Another selection that’s particularly important to Orleans, 2012’s ‘The Season’, was inspired by a Factory Records outfit.

“I was listening to ‘Flight’ by A Certain Ratio over and over at the time, and I wanted my guitar to sound exactly like that,” she says.

This particular song represents an important personal landmark.

“That was the first time I didn’t need to sample. Instead, I moved my imagination, and was able to achieve something without any crutches.”

While Orleans has moved away from sampling on her three subsequent albums – partly as it’s “more creative, more respectful”, but also for practical reasons (“I’m a bit afraid of the rights problems”), she has no qualms about using other pre-existing sources. The lyrics of ‘The Season’, for example, draw on two works by 19th century French poet Arthur Rimbaud. Other tracks on ‘Movies For Ears’ borrow from Emily Dickinson and Elizabeth Barrett Browning.

“If I’m looking for something very personal, I wouldn’t use my own words,” is her seemingly paradoxical explanation. “I would feel exposed. Hiding behind somebody else’s lyrics is much safer. I can always say, ‘Oh, it’s not about me, it’s just a poem by Sara Teasdale, who was suicidal’.”

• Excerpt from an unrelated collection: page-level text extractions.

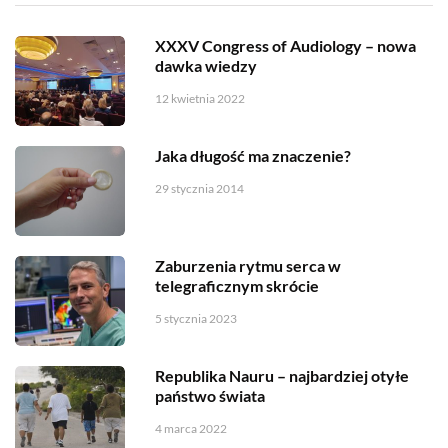
XXXV Congress of Audiology – nowa
dawka wiedzy
12 kwietnia 2022
Jaka długość ma znaczenie?
29 stycznia 2014
Zaburzenia rytmu serca w
telegraficznym skrócie
5 stycznia 2023
Republika Nauru – najbardziej otyłe
państwo świata
4 marca 2022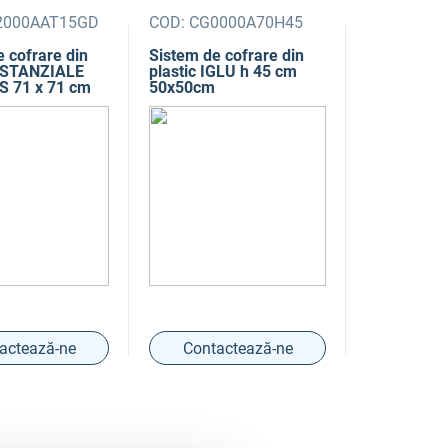
000AAT15GD
COD:
CG0000A70H45
 cofrare din
Sistem de cofrare din
DISTANZIALE
plastic IGLU h 45 cm
 71 x 71 cm
50x50cm
actează-ne
Contactează-ne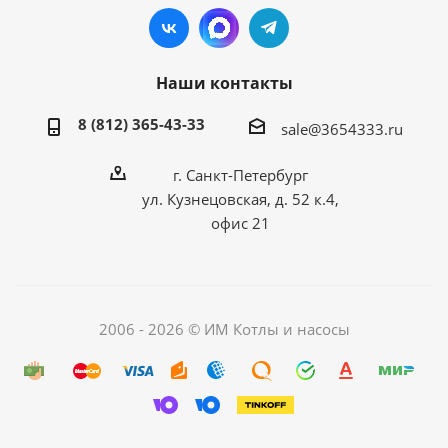
Наши контакты
8 (812) 365-43-33
sale@3654333.ru
г. Санкт-Петербург
ул. Кузнецовская, д. 52 к.4,
офис 21
2006 - 2026 © ИМ Котлы и насосы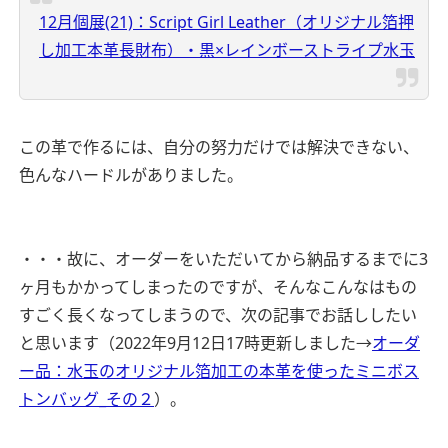
12月個展(21)：Script Girl Leather（オリジナル箔押
し加工本革長財布）・黒×レインボーストライプ水玉
この革で作るには、自分の努力だけでは解決できない、
色んなハードルがありました。
・・・故に、オーダーをいただいてから納品するまでに3
ヶ月もかかってしまったのですが、そんなこんなはもの
すごく長くなってしまうので、次の記事でお話ししたい
と思います（2022年9月12日17時更新しました→
オーダ
ー品：水玉のオリジナル箔加工の本革を使ったミニボス
トンバッグ_その２
）。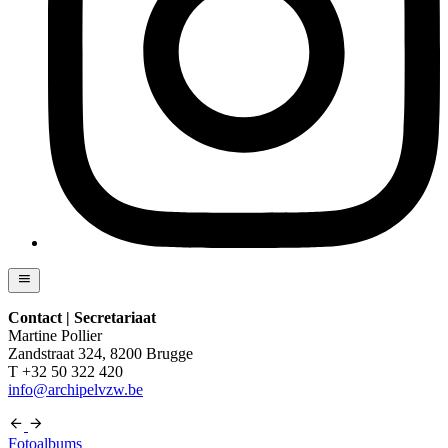
Contact | Secretariaat
Martine Pollier
Zandstraat 324, 8200 Brugge
T +32 50 322 420
info@archipelvzw.be
Fotoalbums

Besides, when she does supply her own words, they can be misconstrued. She cites 2016’s ‘Ghosts And Whispers’ (sample lyric: ”I watched the lightning tear the sky apart / Silver sky was breathing out the ghosts of clouds”).

“Everyone said it was the most cheerful song I’ve ever done, but the lyrics are about suicide. It reminded me of my exam for drama school, when I did a monologue by Lady Macbeth, and everybody laughed.”

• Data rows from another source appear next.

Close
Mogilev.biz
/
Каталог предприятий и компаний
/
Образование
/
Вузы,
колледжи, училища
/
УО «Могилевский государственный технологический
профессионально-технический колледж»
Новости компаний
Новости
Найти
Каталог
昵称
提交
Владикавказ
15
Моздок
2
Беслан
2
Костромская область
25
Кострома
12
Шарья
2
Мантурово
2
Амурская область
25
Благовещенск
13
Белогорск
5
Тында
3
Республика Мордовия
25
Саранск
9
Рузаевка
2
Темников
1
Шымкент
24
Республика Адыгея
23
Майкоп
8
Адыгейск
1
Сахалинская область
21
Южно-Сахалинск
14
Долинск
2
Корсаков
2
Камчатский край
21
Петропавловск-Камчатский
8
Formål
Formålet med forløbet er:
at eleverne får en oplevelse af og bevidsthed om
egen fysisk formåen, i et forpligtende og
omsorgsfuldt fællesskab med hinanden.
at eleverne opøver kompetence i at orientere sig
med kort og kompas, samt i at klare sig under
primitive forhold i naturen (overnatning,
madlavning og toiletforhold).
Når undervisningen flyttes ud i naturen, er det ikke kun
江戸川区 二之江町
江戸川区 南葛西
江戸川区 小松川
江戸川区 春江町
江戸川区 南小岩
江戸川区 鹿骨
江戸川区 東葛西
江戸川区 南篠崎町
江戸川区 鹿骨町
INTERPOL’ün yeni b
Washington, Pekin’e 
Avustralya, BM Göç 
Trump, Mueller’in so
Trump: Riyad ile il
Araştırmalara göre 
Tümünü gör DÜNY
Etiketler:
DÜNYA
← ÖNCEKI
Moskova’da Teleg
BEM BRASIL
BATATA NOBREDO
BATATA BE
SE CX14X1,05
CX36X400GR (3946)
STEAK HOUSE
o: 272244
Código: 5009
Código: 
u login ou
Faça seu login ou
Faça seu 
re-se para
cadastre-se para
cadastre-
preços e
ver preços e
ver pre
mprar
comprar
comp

As those references to suicide suggest, Orleans has struggled through some difficult times. During her darkest hours, making music has been a great comfort. She goes so far as to say that ‘Tumult In Clouds’, her 2012 LP, “probably saved my life”.

“It’s the reason I got that violin,” she says, “because I needed some sort of catharsis. I needed to make some noise. I think it was Chekhov who said that some people like themselves in art, and some people like art in themselves, I’m definitely the latter. Even when I’m struggling with financial or psychological troubles, I feel very privileged and rich because I have music.”

She can’t imagine ever quitting and getting a proper job, then?

“I’d seriously rather die!” she gasps, horrified. “No. I could stop selling music, but I couldn’t stop making it. It’s just impossible.”

But what will she be making next? The way she talks about ‘Movies For Ears’, its release seems to represent the closing of a chapter.

“It’s 10 years since the release of ‘Lost’,” she says. “So maybe it’s a good time to move forward.”

In recent years, Orleans has been concentrating increasingly on commissions to score documentaries, or animated shorts, or perform live scores for silent movies (during her time in NYC, she took part in a film scoring programme mentored by revered US composer David Shire). She’s also eager to put her talents to use in ways that are more socially engaged.

“I want to make change,” she says. “I’m quite idealistic about how art should influence the way the world exists, so I’m trying to involve myself in LGBT rights, or freedom of speech in Poland.”

Most recently, she’s drawn on the verse of Zuzanna Ginczanka, a Polish-Jewish poet executed by the Nazis, to write songs for a new play, ‘Wróg Się Rodzi’ (’Foe Is Born’). That’s proving highly controversial in her homeland, as it equates ultra-conservative Catholic radio station Radio Maryja with the propaganda stations which fanned the flames of the Rwandan genocide.  

“Being an artist is a privilege. I shouldn’t be taking it for granted, I should offer something back to society as well,” she pauses, suddenly realising how earnest she sounds, and laughs. “But that’s boring stuff, a bit too serious. It doesn’t mean I’ll stop making pop songs. You can still dance. You can still rave.”